One of his most memorable finds is a Holocaust survivor's ring, which Woolums found at the Mississinewa Reservoir. He also managed to locate a person's Rolex.
Woolums is not the stereotypical older man out on the beach in white, calf-high socks and flip flops combing the sand. No, this is a 31-year-old newly married father of a newborn who, while he describes it as a hobby, takes his work much more seriously.
He has about 10 different metal detectors for certain jobs, he says. He even scuba dives, which allows him to go out into deeper water to find an item.
But water isn't the only place he has found items. He has found things at beaches, parks, in a yard in the snow and flower gardens.
Woolums is one of many independent metal detecting specialists from all over the world who are part of the Ring Finders organization. The organization can be found at theringfinders.com and offers a directory of specialists in a particular area.
Woolums, who works in a body shop by day and then metal detects in his spare time, does the searches on a reward basis, like many of the people involved with the Ring Finders. He usually asks the person what the item is worth and accepts what is given. Sometimes it's nothing, other times he says he has made as little as $3 to $1,000 in five minutes.
“My reward mainly is finding the person's lost jewelry that is very sentimental to them,” he says.

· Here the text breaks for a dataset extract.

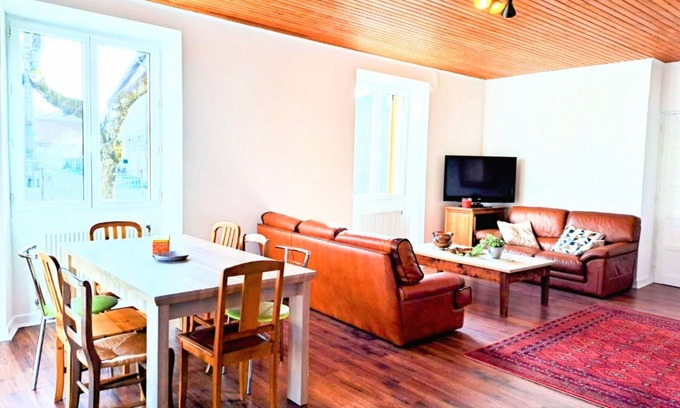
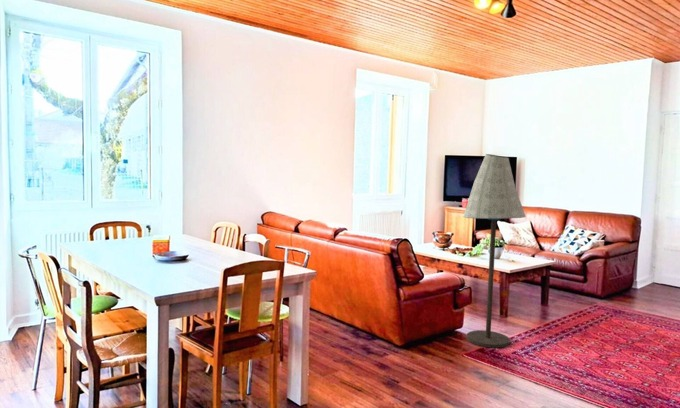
+ floor lamp [462,153,527,349]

For Woolums, and others like him, the real thrill is the hunt.
That's how it has been for Josh Kimmel. The 44-year-old from Celina, Ohio, who is also a member of the Ring Finders, used to walk the fields when he was younger, looking for Native American arrowheads. However, about 30 years ago, he suffered traumatic injuries to his eyes which left him legally blind.
That kind of put an end to those searches. “You can't exactly walk the fields and look for arrowheads,” he says by phone.
But Kimmel didn't want to stop doing what he loved, which was finding things in the ground. So he got a used metal detector. The first two days he was out using his detector, he found a woman's gold signet ring that had been missing for 30 years. “And I never looked back after that,” he says.
Kimmel has spent more than 25 years working with a metal detector to find people's items. And it's not always been easy. In addition to his loss of sight, he was diagnosed about seven years ago with primary progressive multiple sclerosis, which affects the nerves in the spinal cord and causes problems walking and balance – symptoms that are not conducive to roaming uneven fields, lake shore lines and other places looking for people's personal belongings.
But Kimmel says his hobby, now more than ever, has helped him with his condition. “The hobby has done so much for me,” he says. “It keeps me out there walking. Doctors are amazed.”
Not everything Kimmel finds is jewelry. He has helped people find lost property markers and keys. And not everything he hunts for is found. “Sometimes you find them, sometimes you don't,” he says matter-of-factly.
However, the one thing he does find is satisfaction when he is able to return something to someone that means so much, even if he doesn't get paid.
“When you see that expression on their face, they break down into tears or they are just floored, you know you did the right thing.”